Stored items
***
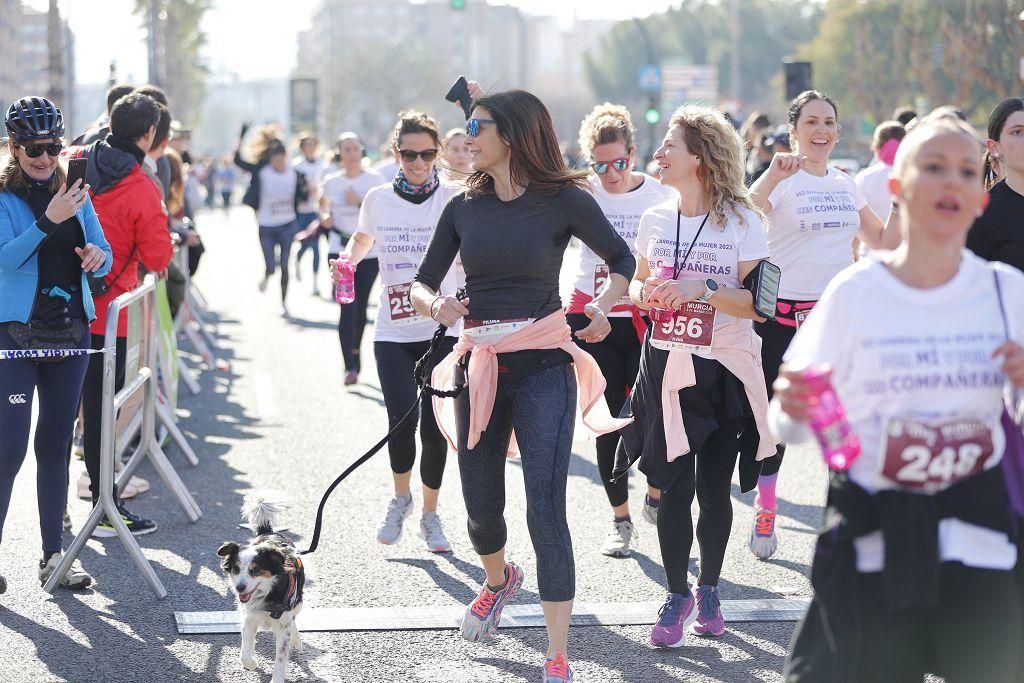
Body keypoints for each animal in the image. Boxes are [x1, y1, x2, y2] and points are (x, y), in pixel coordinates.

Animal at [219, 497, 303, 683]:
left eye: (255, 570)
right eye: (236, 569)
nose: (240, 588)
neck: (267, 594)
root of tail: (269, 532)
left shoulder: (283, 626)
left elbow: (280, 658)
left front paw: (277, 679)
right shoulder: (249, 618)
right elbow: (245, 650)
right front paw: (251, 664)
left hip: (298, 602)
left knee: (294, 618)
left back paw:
***
What is being asked: Set down exactly the lines running from the beginning of the entries above to the line that contains "left elbow: (280, 658)", including both, and leave out pictures.

Task result:
Body keypoints for each animal in the image. Boxes are [x1, y1, x2, y2] and points are (x, y), in pixel coordinates.

Animal at [219, 497, 303, 683]:
left eye: (255, 570)
right eye: (236, 569)
nose: (240, 588)
neck: (267, 594)
root of tail: (269, 532)
left shoulder: (283, 626)
left elbow: (280, 658)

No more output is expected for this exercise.